Po raz trzeci gościliśmy w naszych instytucjach kultury Pana Marcina Obałka – trampa, pilota wycieczek, obrońcę przyrody, przewodniczącego Stowarzyszenia „Czysty Świat” oraz członka zarządu Fundacion Mundo Puro w Boliwii. Aktualnie także po raz 11. wyruszy z pomocą charytatywną na Ukrainę. Na naszym środowym spotkaniu najwięcej czasu poświęcił na opowieść o Traktoriada – Traktorem Dookoła Świata – Around the World – swojej wyprawie Ursusem realizowanej od 2001 roku.

– Wyprawa trwa do dziś, bo traktorów Ursus już nigdzie się nie produkuje i nie ma nawet miejsca na odstawienie pojazdu – zauważył podróżnik. Z wyprawy traktorem wyprodukowanym w fabryce istniejącej jeszcze wówczas 20 lat temu w Ursusie powstało nawet kilka krótkich zapowiedzi filmowych. Mieliśmy okazję obejrzeć prezentację z podróży po Ameryce Południowej, od Monte Video, Buenos Aires, San Salvador de Jujuy, Boliwii, Chile, Patagonii, argentyńskiej pampy po wiele innych urokliwych miejsc. Nie udało się natomiast wjechać traktorem do Peru przez przepisy celne, które nie uwzględniały pojazdu, jakim jest traktor… Łącznie w kabinie traktor z Ursusa mógł pomieścić nawet 6 osób. Prawdopodobnie stał się też pierwszym ciągnikiem z bagażami na dachu i domontowanym dodatkowym kufrem bagażowym z tyłu. Następnym rekordem to przejechane blisko 25 tys. km przez traktor po Ameryce Płd.

Nasz gość opowiadał o tzw. drodze śmierci, na której ginie corocznie ok. 200 osób z powodu bardzo wąskich, niebezpiecznych odcinków nad przepaściami, na których nie miną się dwa pojazdy. Dlatego też mocny klakson i silne domontowane do Ursusa światła pomogły uniknąć wielokrotnie niebezpieczeństwa. Traktora nie przeraziły wyrzucające trujące opary gejzery.
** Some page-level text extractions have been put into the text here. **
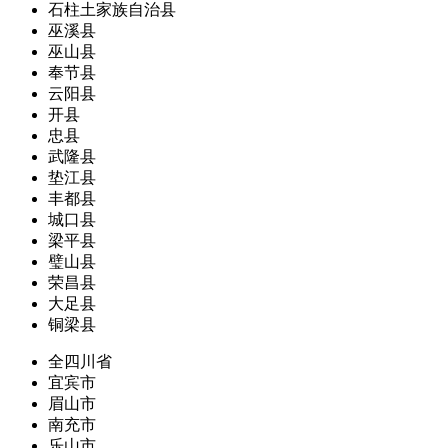
石柱土家族自治县
巫溪县
巫山县
奉节县
云阳县
开县
忠县
武隆县
垫江县
丰都县
城口县
梁平县
璧山县
荣昌县
大足县
铜梁县
全四川省
宜宾市
眉山市
南充市
乐山市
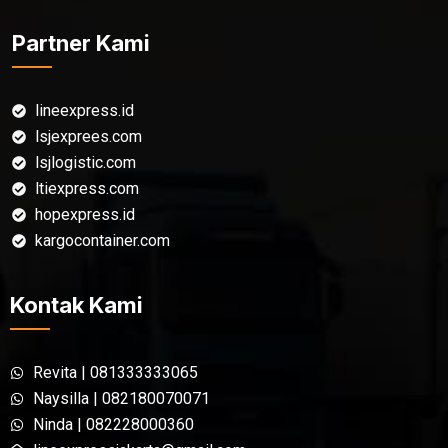
Partner Kami
lineexpress.id
lsjexprees.com
lsjlogistic.com
ltiexpress.com
hopexpress.id
kargocontainer.com
Kontak Kami
Revita | 081333333065
Naysilla | 082180070071
Ninda | 082228000360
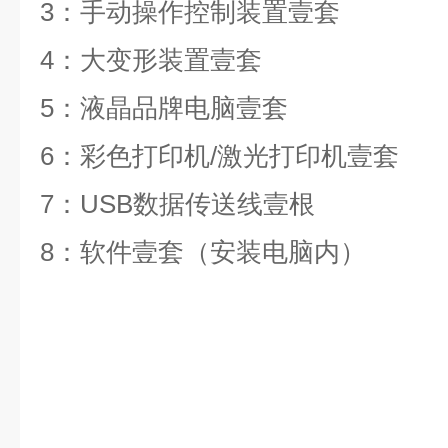
3：手动操作控制装置壹套
4：大变形装置壹套
5：液晶品牌电脑壹套
6：彩色打印机/激光打印机壹套
7：USB数据传送线壹根
8：软件壹套（安装电脑内）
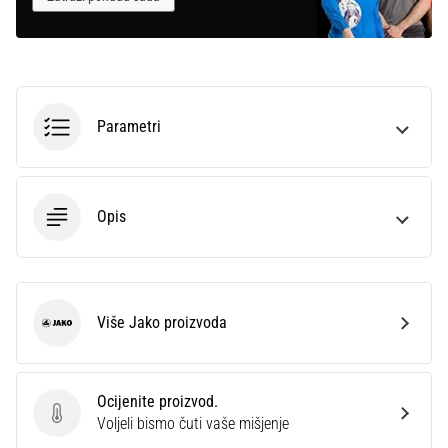
Parametri
Opis
Više Jako proizvoda
Jako
Ocijenite proizvod.
Ocijenite proizvod.
Voljeli bismo čuti vaše mišjenje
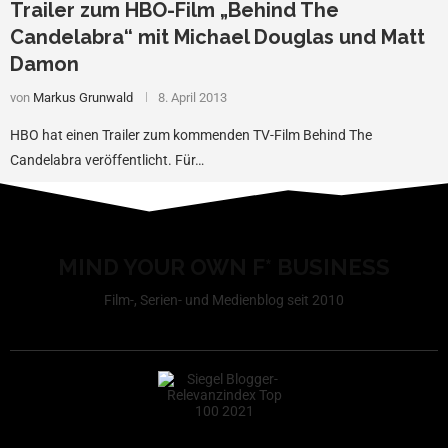
Trailer zum HBO-Film „Behind The
Candelabra“ mit Michael Douglas und Matt
Damon
von
Markus Grunwald
8. April 2013
HBO hat einen Trailer zum kommenden TV-Film Behind The
Candelabra veröffentlicht. Für…
MIND YOUR OWN F* BUSINESS
Film-, Serien- und Medienblog seit 2010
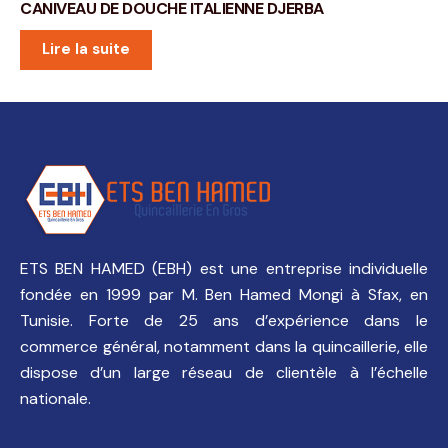
CANIVEAU DE DOUCHE ITALIENNE DJERBA
Lire la suite
ETS BEN HAMED (EBH) est une entreprise individuelle
fondée en 1999 par M. Ben Hamed Mongi à Sfax, en
Tunisie. Forte de 25 ans d’expérience dans le
commerce général, notamment dans la quincaillerie, elle
dispose d’un large réseau de clientèle à l’échelle
nationale.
Wjeżdżał na kolejne szczyty osiągając nowe rekordy – nawet ponad 5000 m. n.p.m. Odwiedzał plantacje bananów, papai, ziemniaków. Marcin Obałek opowiadał barwnie o „inwazji komarów” w Amazonii przenoszących także niebezpieczne choroby. Nie raz spotkał na swojej drodze groźne gatunki zwierząt, np. jadowitą czarną wdowę, ptaszniki, piranie, aligatory…

Przypadkowo nasz gość został też organizatorem Polskiej Ekspedycji Amazońskiej – realizowanych od 2004 roku wypraw archeologicznych w nieznane rejony Tropikalnych Lasów Deszczowych Boliwii. Okazało się, że na uprawne wzniesienia podmywane przez wodę odsłoniły gliniane naczynia i inne przedmioty niezbadanej jeszcze kultury Ameryki Płd. W przerwie odbyła się degustacja kawy Ursus, którą można było zakupić podobnie, jak swojskie wyroby z Podlasia a nawet Ukrainy. Do oglądania były oryginalne, przywiezione z Ameryki Płd kosze na żywność, naczynia do picia yerby, kapelusze.

Dziękujermy za wciągające, niekiedy zabawne, a niekiedy mrożące krew w żyłach opowieści Panu Marcinowi Obałkowi. Do zobaczenia na następnych spotkaniach!!!